WORK TO COMPLETE
Reproduce the line that holds "auriculares [naranja]" together with all the lines after it up to the end of the entries.

*** GIVEN DATA ***

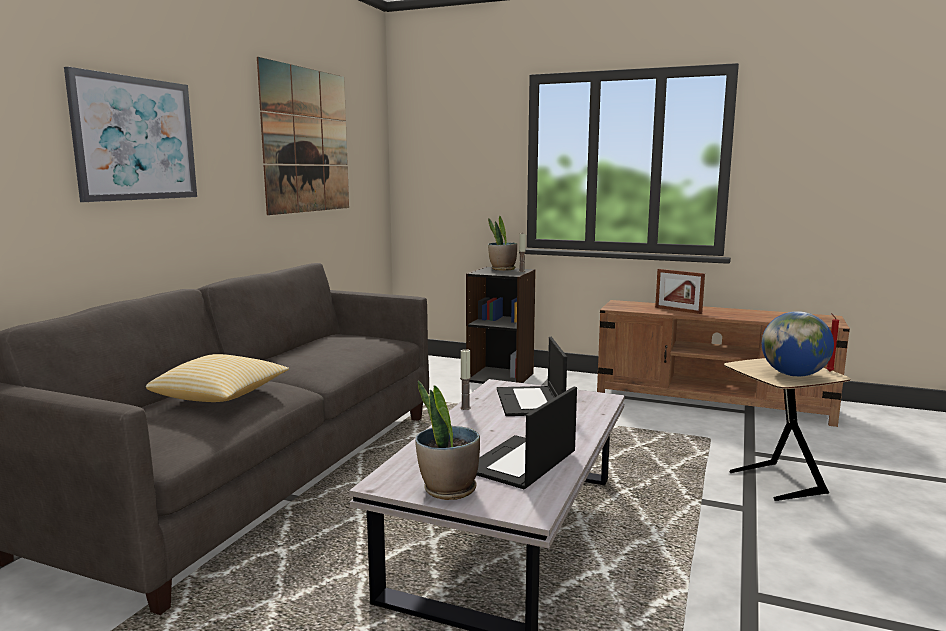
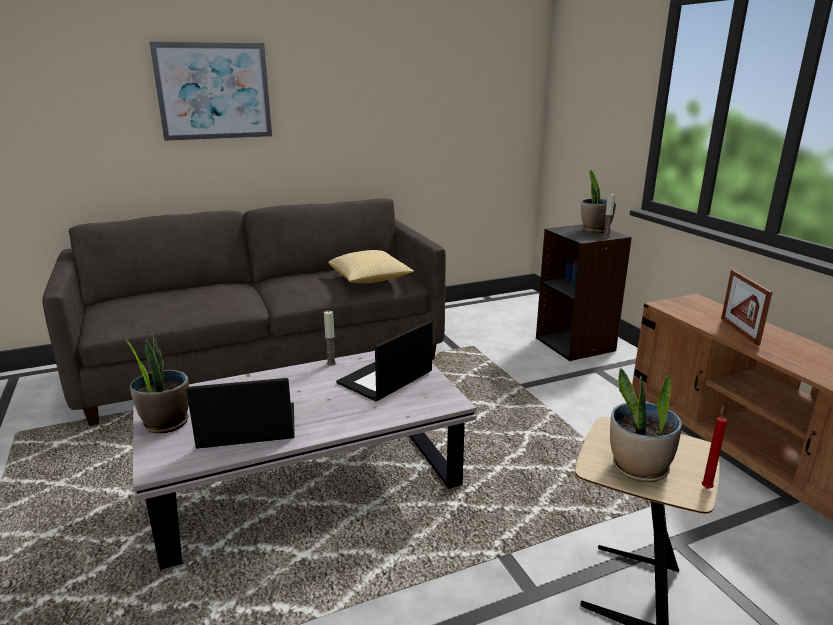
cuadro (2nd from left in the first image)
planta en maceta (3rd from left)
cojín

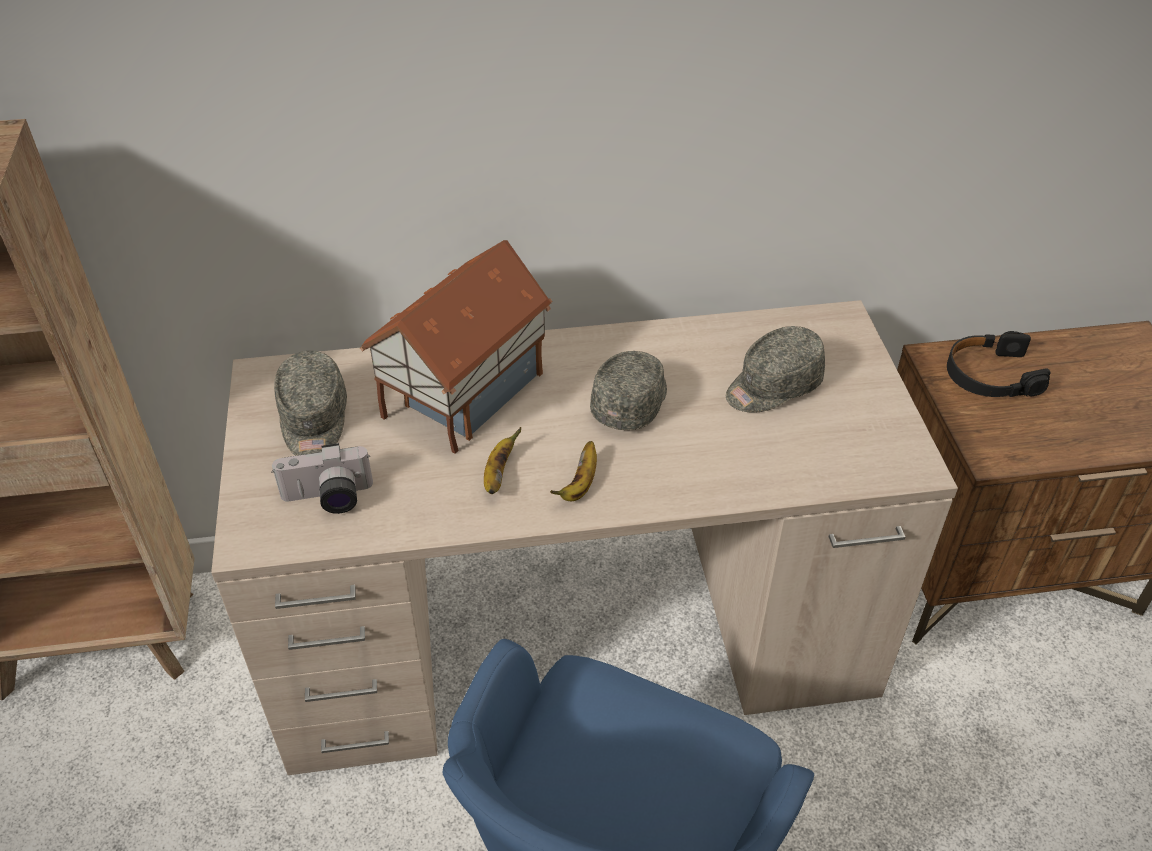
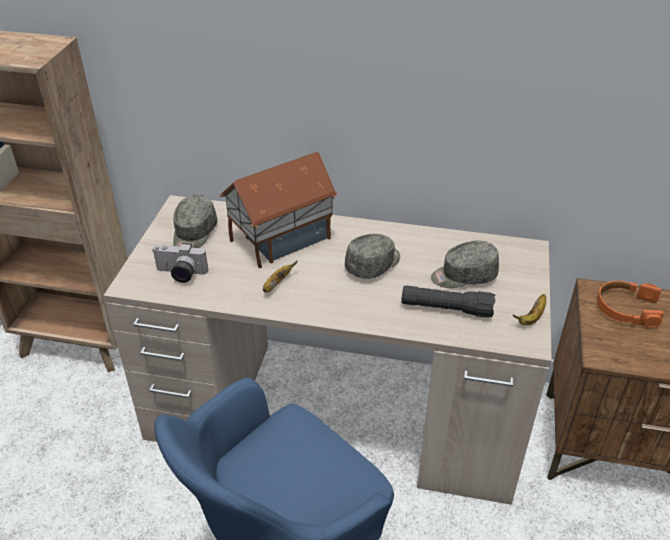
auriculares [naranja]
plátano (2nd from left)
linterna [negro]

***

TASK RESULT
auriculares [naranja]
plátano (2nd from left)
linterna [negro]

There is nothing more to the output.